Work to complete:
Reproduce the data below with "Magazin" swapped for "Produse" wherever it occurs, changing nothing else. Leave the pictures out of your answer.

BEGIN Records supplied

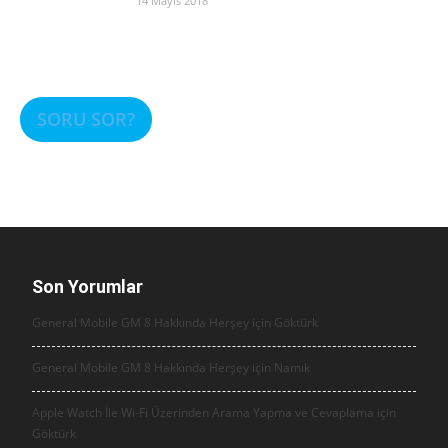
14 Mayıs 2018
SORU SOR?
Son Yorumlar
General Mobile GM 8 Hakkında Herşey için
Göktürk
General Mobile GM 8 Hakkında Herşey için
Namık
Apple Watch İle Wi-Fi Üzerinden Arama Yapma ve Cevaplama için
Göktürk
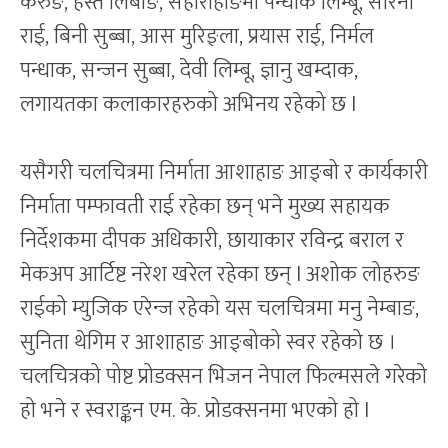
केरुङ, हस्त लिबाङ, सहाराहाङमा पन्धाक लिम्बू, सेरिना
राई, बिनी सुब्बा, आस मुरिङ्ला, प्रयास राई, निर्मल
पन्धाक, सन्जन सुब्बा, देवी लिम्बू, ज्ञानु खम्दाक,
लगायतका कलाकारहरुको अभिनय रहेको छ l
यसैगरी चलचित्रमा निर्माता आशाहाङ आङ्बो र कार्यकारी
निर्माता पम्फावती राई रहेका छन् भने मुख्य सहायक
निर्देशकमा दीपक अधिकारी, छायाकार रविन्द्र बराल र
मेकअप आर्टिष्ट नरेश खरेल रहेका छन् l अशोक लोहरुङ
राईको म्युजिक एरेन्ज रहेको यस चलचित्रमा मनु नेम्बाङ,
सुनिता थेगिम र आशाहाङ आङ्बोको स्वर रहेको छ ।
चलचित्रको पोष्ट प्रोडक्सन भिजन नेपाल फिल्मसले गरेको
हो भने र स्वराङ्कन एम. के. प्रोडक्सनमा भएको हो l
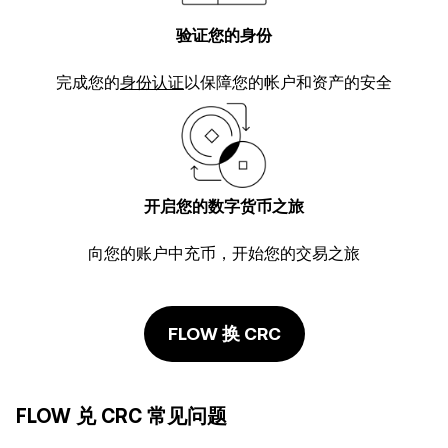
验证您的身份
完成您的
身份认证
以保障您的帐户和资产的安全
开启您的数字货币之旅
向您的账户中充币，开始您的交易之旅
FLOW 换 CRC
FLOW 兑 CRC 常见问题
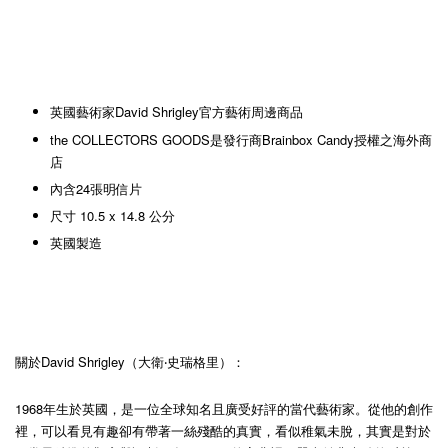
英國藝術家David Shrigley官方藝術周邊商品
the COLLECTORS GOODS是發行商Brainbox Candy授權之海外商
店
內含24張明信片
尺寸 10.5 x 14.8 公分
英國製造
關於David Shrigley（大衛‧史瑞格里）：
1968年生於英國，是一位全球知名且廣受好評的當代藝術家。從他的創作
裡，可以看見有趣卻有帶著一絲殘酷的真實，看似稚氣未脫，其實是對於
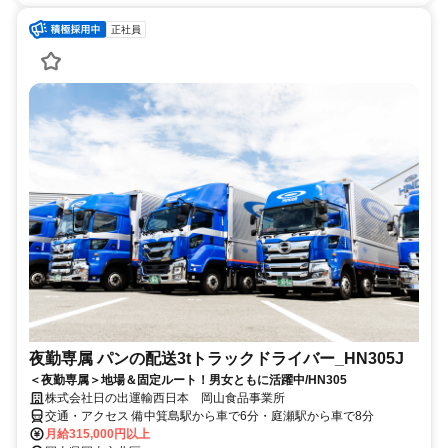
正社員
夜勤専属 パンの配送3tトラックドライバー_HN305J
＜夜勤専属＞地場＆固定ルート！男女ともに活躍中/HN305
株式会社日の出運輸西日本 岡山食品事業所
交通・アクセス 備中箕島駅から車で6分・庭瀬駅から車で8分
月給315,000円以上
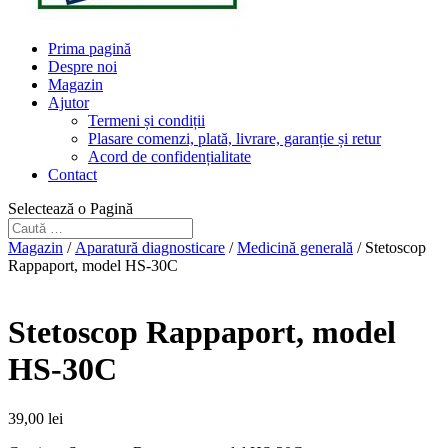
Prima pagină
Despre noi
Magazin
Ajutor
Termeni și condiții
Plasare comenzi, plată, livrare, garanție și retur
Acord de confidențialitate
Contact
Selectează o Pagină
Magazin
/
Aparatură diagnosticare
/
Medicină generală
/ Stetoscop
Rappaport, model HS-30C
Stetoscop Rappaport, model
HS-30C
39,00
lei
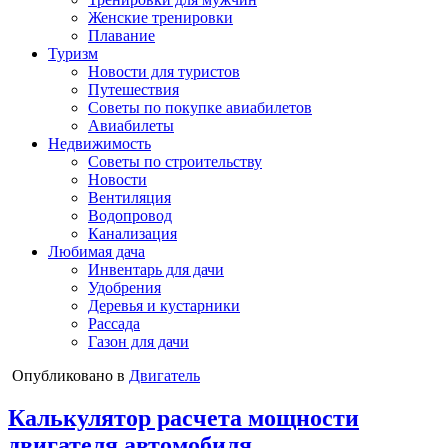
Женские тренировки
Плавание
Туризм
Новости для туристов
Путешествия
Советы по покупке авиабилетов
Авиабилеты
Недвижимость
Советы по строительству
Новости
Вентиляция
Водопровод
Канализация
Любимая дача
Инвентарь для дачи
Удобрения
Деревья и кустарники
Рассада
Газон для дачи
Опубликовано в
Двигатель
Калькулятор расчета мощности
двигателя автомобиля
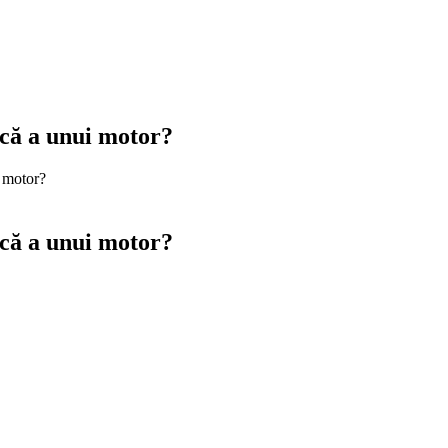
ică a unui motor?
i motor?
ică a unui motor?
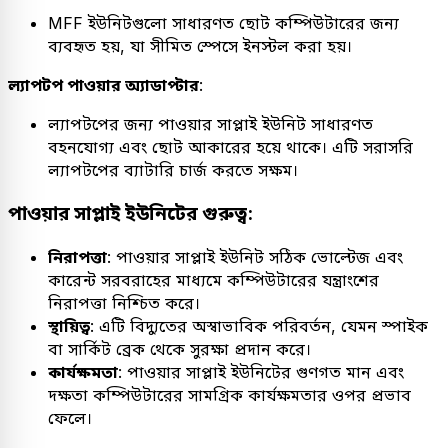
MFF ইউনিটগুলো সাধারণত ছোট কম্পিউটারের জন্য
ব্যবহৃত হয়, যা সীমিত স্পেসে ইনস্টল করা হয়।
ল্যাপটপ পাওয়ার অ্যাডাপ্টার
:
ল্যাপটপের জন্য পাওয়ার সাপ্লাই ইউনিট সাধারণত
বহনযোগ্য এবং ছোট আকারের হয়ে থাকে। এটি সরাসরি
ল্যাপটপের ব্যাটারি চার্জ করতে সক্ষম।
পাওয়ার সাপ্লাই ইউনিটের গুরুত্ব:
নিরাপত্তা
: পাওয়ার সাপ্লাই ইউনিট সঠিক ভোল্টেজ এবং
কারেন্ট সরবরাহের মাধ্যমে কম্পিউটারের যন্ত্রাংশের
নিরাপত্তা নিশ্চিত করে।
স্থায়িত্ব
: এটি বিদ্যুতের অস্বাভাবিক পরিবর্তন, যেমন স্পাইক
বা সার্কিট ব্রেক থেকে সুরক্ষা প্রদান করে।
কার্যক্ষমতা
: পাওয়ার সাপ্লাই ইউনিটের গুণগত মান এবং
দক্ষতা কম্পিউটারের সামগ্রিক কার্যক্ষমতার ওপর প্রভাব
ফেলে।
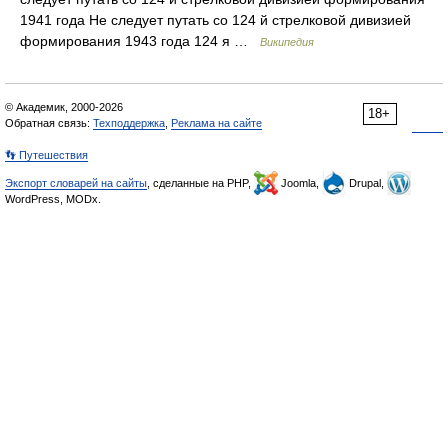
1941 года Не следует путать со 124 й стрелковой дивизией
формирования 1943 года 124 я …
Википедия
© Академик, 2000-2026
18+
Обратная связь:
Техподдержка
,
Реклама на сайте
👣 Путешествия
Экспорт словарей на сайты
, сделанные на PHP,
Joomla,
Drupal,
WordPress, MODx.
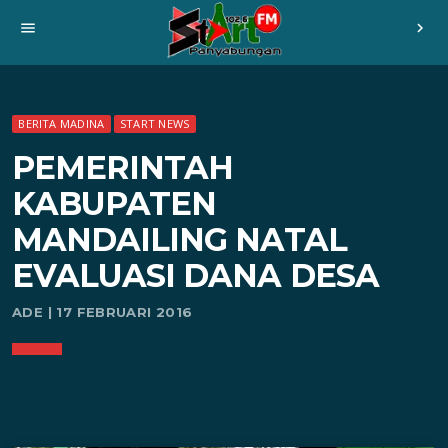
menu
chevron_right
BERITA MADINA
START NEWS
PEMERINTAH
KABUPATEN
MANDAILING NATAL
EVALUASI DANA DESA
ADE | 17 FEBRUARI 2016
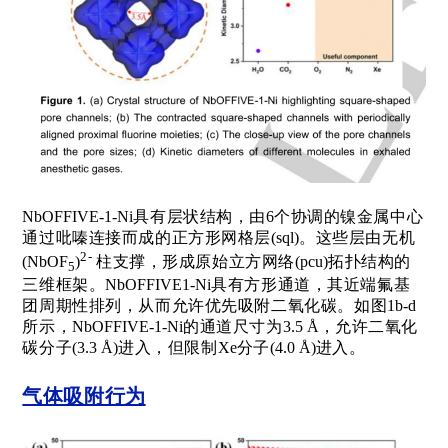
NbOFFIVE-1-Ni
具有层状结构，由
6
个协调的镍金属中心
通过吡嗪连接而成的正方形网格层
(sql)
。这些层由无机
2-
(NbOF
)
柱支撑，形成原始立方网络
(pcu)
拓扑结构的
5
三维框架。
NbOFFIVE1-Ni
具有方形通道，其近端氟基
团周期性排列，从而允许优先吸附二氧化碳。如图
1b-d
所示，
NbOFFIVE-1-Ni
的通道尺寸为
3.5 Å
，允许二氧化
碳分子
(3.3 Å)
进入，但限制
Xe
分子
(4.0 Å)
进入。
气体吸附行为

END Records supplied

Task response:
14 Mayıs 2018
SORU SOR?
Son Yorumlar
General Mobile GM 8 Hakkında Herşey için
Göktürk
General Mobile GM 8 Hakkında Herşey için
Namık
Apple Watch İle Wi-Fi Üzerinden Arama Yapma ve Cevaplama için
Göktürk
केरुङ, हस्त लिबाङ, सहाराहाङमा पन्धाक लिम्बू, सेरिना
राई, बिनी सुब्बा, आस मुरिङ्ला, प्रयास राई, निर्मल
पन्धाक, सन्जन सुब्बा, देवी लिम्बू, ज्ञानु खम्दाक,
लगायतका कलाकारहरुको अभिनय रहेको छ l
यसैगरी चलचित्रमा निर्माता आशाहाङ आङ्बो र कार्यकारी
निर्माता पम्फावती राई रहेका छन् भने मुख्य सहायक
निर्देशकमा दीपक अधिकारी, छायाकार रविन्द्र बराल र
मेकअप आर्टिष्ट नरेश खरेल रहेका छन् l अशोक लोहरुङ
राईको म्युजिक एरेन्ज रहेको यस चलचित्रमा मनु नेम्बाङ,
सुनिता थेगिम र आशाहाङ आङ्बोको स्वर रहेको छ ।
चलचित्रको पोष्ट प्रोडक्सन भिजन नेपाल फिल्मसले गरेको
हो भने र स्वराङ्कन एम. के. प्रोडक्सनमा भएको हो l
验证您的身份
完成您的
身份认证
以保障您的帐户和资产的安全
开启您的数字货币之旅
向您的账户中充币，开始您的交易之旅
FLOW 换 CRC
FLOW 兑 CRC 常见问题
英國藝術家David Shrigley官方藝術周邊商品
the COLLECTORS GOODS是發行商Brainbox Candy授權之海外商
店
內含24張明信片
尺寸 10.5 x 14.8 公分
英國製造
關於David Shrigley（大衛‧史瑞格里）：
1968年生於英國，是一位全球知名且廣受好評的當代藝術家。從他的創作
裡，可以看見有趣卻有帶著一絲殘酷的真實，看似稚氣未脫，其實是對於
正社員
夜勤専属 パンの配送3tトラックドライバー_HN305J
＜夜勤専属＞地場＆固定ルート！男女ともに活躍中/HN305
株式会社日の出運輸西日本 岡山食品事業所
交通・アクセス 備中箕島駅から車で6分・庭瀬駅から車で8分
月給315,000円以上
Prima pagină
Despre noi
Produse
Ajutor
Termeni și condiții
Plasare comenzi, plată, livrare, garanție și retur
Acord de confidențialitate
Contact
Selectează o Pagină
Produse
/
Aparatură diagnosticare
/
Medicină generală
/ Stetoscop
Rappaport, model HS-30C
Stetoscop Rappaport, model
HS-30C
39,00
lei
Женские тренировки
Плавание
Туризм
Новости для туристов
Путешествия
Советы по покупке авиабилетов
Авиабилеты
Недвижимость
Советы по строительству
Новости
Вентиляция
Водопровод
Канализация
Любимая дача
Инвентарь для дачи
Удобрения
Деревья и кустарники
Рассада
Газон для дачи
Опубликовано в
Двигатель
Калькулятор расчета мощности
двигателя автомобиля
ică a unui motor?
i motor?
ică a unui motor?
MFF ইউনিটগুলো সাধারণত ছোট কম্পিউটারের জন্য
ব্যবহৃত হয়, যা সীমিত স্পেসে ইনস্টল করা হয়।
ল্যাপটপ পাওয়ার অ্যাডাপ্টার
:
ল্যাপটপের জন্য পাওয়ার সাপ্লাই ইউনিট সাধারণত
বহনযোগ্য এবং ছোট আকারের হয়ে থাকে। এটি সরাসরি
ল্যাপটপের ব্যাটারি চার্জ করতে সক্ষম।
পাওয়ার সাপ্লাই ইউনিটের গুরুত্ব:
নিরাপত্তা
: পাওয়ার সাপ্লাই ইউনিট সঠিক ভোল্টেজ এবং
কারেন্ট সরবরাহের মাধ্যমে কম্পিউটারের যন্ত্রাংশের
নিরাপত্তা নিশ্চিত করে।
স্থায়িত্ব
: এটি বিদ্যুতের অস্বাভাবিক পরিবর্তন, যেমন স্পাইক
বা সার্কিট ব্রেক থেকে সুরক্ষা প্রদান করে।
কার্যক্ষমতা
: পাওয়ার সাপ্লাই ইউনিটের গুণগত মান এবং
দক্ষতা কম্পিউটারের সামগ্রিক কার্যক্ষমতার ওপর প্রভাব
ফেলে।
1941 года Не следует путать со 124 й стрелковой дивизией
формирования 1943 года 124 я …
Википедия
© Академик, 2000-2026
18+
Обратная связь:
Техподдержка
,
Реклама на сайте
👣 Путешествия
Экспорт словарей на сайты
, сделанные на PHP,
Joomla,
Drupal,
WordPress, MODx.
menu
chevron_right
BERITA MADINA
START NEWS
PEMERINTAH
KABUPATEN
MANDAILING NATAL
EVALUASI DANA DESA
ADE | 17 FEBRUARI 2016
NbOFFIVE-1-Ni
具有层状结构，由
6
个协调的镍金属中心
通过吡嗪连接而成的正方形网格层
(sql)
。这些层由无机
2-
(NbOF
)
柱支撑，形成原始立方网络
(pcu)
拓扑结构的
5
三维框架。
NbOFFIVE1-Ni
具有方形通道，其近端氟基
团周期性排列，从而允许优先吸附二氧化碳。如图
1b-d
所示，
NbOFFIVE-1-Ni
的通道尺寸为
3.5 Å
，允许二氧化
碳分子
(3.3 Å)
进入，但限制
Xe
分子
(4.0 Å)
进入。
气体吸附行为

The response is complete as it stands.